In spite of what Providence local Craig Brentwood described as a “rough” 2013, he has high hopes for the coming year. “I’m thinking about getting a nose piercing,” said Brentwood, who has no idea that this goal will be unattainable when aliens descend on Earth, grate his face off of his head, and surgically attach a goat face to the gaping chasm in front of his cranium. “It’s something I’ve been wanting to do for a long time and I really think it would look cool.”
“The Sox could make a run at defending their championship,” said New England firefighter Mark Crow, unaware that revered catcher Jarrod Saltalamacchia’s iconic beard would soon be replaced by a bloody goat stump of a face. “Go Sox!”

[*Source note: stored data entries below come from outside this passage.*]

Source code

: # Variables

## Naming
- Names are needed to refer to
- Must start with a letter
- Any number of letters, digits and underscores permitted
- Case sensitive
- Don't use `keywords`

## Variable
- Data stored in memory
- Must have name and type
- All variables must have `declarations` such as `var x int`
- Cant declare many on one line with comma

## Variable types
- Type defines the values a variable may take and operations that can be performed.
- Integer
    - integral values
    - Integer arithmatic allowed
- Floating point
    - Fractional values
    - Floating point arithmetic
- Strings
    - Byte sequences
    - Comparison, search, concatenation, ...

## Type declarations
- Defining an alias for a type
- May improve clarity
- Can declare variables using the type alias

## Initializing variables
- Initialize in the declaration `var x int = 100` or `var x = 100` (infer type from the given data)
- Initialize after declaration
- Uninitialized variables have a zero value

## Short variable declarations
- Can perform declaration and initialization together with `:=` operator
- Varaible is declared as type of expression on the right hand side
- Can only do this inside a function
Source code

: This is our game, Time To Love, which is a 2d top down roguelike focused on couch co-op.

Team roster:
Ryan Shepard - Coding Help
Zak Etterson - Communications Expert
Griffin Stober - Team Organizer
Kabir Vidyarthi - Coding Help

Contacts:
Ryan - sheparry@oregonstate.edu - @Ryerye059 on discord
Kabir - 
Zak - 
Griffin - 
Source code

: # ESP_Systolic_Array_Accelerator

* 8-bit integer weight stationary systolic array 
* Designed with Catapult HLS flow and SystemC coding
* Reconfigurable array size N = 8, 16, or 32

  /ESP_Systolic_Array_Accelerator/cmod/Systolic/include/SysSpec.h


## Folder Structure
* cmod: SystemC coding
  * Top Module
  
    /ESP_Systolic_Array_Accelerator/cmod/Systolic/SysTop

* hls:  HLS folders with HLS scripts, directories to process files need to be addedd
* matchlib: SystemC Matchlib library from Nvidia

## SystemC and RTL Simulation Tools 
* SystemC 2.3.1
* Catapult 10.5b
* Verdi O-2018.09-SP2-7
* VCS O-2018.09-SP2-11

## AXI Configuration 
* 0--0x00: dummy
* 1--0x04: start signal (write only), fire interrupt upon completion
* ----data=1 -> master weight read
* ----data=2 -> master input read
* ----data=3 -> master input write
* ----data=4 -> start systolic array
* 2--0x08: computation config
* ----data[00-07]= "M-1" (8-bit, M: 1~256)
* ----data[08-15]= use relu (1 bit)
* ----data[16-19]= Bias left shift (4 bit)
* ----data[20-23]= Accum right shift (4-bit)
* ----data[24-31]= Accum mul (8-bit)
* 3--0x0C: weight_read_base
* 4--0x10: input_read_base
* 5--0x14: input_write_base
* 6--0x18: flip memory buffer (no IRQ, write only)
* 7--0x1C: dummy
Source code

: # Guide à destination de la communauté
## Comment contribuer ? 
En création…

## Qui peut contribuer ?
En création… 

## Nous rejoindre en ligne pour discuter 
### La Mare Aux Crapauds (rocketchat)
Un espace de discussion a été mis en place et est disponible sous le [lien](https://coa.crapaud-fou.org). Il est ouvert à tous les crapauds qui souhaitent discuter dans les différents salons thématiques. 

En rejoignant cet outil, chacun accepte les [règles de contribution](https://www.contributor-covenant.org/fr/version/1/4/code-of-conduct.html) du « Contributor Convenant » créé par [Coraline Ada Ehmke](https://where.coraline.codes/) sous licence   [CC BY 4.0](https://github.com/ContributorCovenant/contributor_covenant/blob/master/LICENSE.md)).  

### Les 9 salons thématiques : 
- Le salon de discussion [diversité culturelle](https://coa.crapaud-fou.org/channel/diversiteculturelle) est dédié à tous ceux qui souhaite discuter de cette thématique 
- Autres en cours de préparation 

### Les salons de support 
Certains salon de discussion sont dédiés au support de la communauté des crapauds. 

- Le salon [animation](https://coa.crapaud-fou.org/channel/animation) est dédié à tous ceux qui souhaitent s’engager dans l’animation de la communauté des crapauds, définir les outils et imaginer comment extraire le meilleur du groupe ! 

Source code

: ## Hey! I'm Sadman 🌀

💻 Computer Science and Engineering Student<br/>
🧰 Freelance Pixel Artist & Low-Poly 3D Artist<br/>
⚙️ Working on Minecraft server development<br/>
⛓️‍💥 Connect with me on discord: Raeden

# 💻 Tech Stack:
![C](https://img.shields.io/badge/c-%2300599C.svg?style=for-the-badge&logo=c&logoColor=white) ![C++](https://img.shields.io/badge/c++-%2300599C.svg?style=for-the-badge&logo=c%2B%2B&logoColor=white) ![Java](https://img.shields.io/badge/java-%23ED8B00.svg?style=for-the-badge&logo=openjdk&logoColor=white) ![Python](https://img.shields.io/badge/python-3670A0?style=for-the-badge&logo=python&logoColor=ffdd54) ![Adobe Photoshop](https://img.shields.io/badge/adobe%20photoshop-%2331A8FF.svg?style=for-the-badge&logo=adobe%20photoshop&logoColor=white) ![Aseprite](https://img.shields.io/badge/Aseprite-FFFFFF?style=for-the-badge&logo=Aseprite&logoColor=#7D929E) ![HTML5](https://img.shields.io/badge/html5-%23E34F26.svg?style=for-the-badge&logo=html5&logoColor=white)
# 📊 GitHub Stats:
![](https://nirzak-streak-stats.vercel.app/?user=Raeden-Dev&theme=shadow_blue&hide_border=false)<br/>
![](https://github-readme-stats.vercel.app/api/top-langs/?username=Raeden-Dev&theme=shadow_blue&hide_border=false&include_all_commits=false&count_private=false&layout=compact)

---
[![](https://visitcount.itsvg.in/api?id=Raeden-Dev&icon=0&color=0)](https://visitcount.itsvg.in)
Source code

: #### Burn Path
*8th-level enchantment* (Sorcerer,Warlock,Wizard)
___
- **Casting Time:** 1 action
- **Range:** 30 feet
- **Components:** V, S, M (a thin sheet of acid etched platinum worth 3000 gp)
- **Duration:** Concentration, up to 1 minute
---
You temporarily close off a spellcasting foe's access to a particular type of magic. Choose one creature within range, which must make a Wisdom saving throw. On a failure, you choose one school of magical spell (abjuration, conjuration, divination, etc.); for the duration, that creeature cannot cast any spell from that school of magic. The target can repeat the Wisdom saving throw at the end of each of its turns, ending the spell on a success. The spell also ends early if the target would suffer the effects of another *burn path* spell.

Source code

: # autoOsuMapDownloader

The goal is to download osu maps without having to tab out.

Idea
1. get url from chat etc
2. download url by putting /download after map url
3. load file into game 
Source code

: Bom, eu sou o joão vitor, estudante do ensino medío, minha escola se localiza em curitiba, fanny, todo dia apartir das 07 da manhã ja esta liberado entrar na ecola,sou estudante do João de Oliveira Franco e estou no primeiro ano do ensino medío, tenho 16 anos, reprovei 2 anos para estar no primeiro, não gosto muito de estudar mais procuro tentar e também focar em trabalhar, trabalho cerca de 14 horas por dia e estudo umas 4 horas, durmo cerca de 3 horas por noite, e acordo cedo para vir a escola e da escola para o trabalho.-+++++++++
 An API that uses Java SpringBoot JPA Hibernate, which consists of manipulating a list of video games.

“I’m very excited to be having my first grandchild in the new year,” said 89-year-old Ethel Johnson, completely oblivious of the fact that what she expects to be a normal-looking infant will not have a human face for more than the time it will take the alien doctor to skin it off with some kind of alien version of a scalpel and surgically implant the well preserved, infant-sized goat head in its place.
“I have a sexual disorder where I am only attracted to people with goat faces,” said Alfred Pickling, who will soon experience a dramatic increase in the number of opportunities he has to act on his seemingly impossible sexual fetish. “Unlucky for me, that’s not a thing that exists. My condition has ruined my life. I feel extremely depressed and alone.”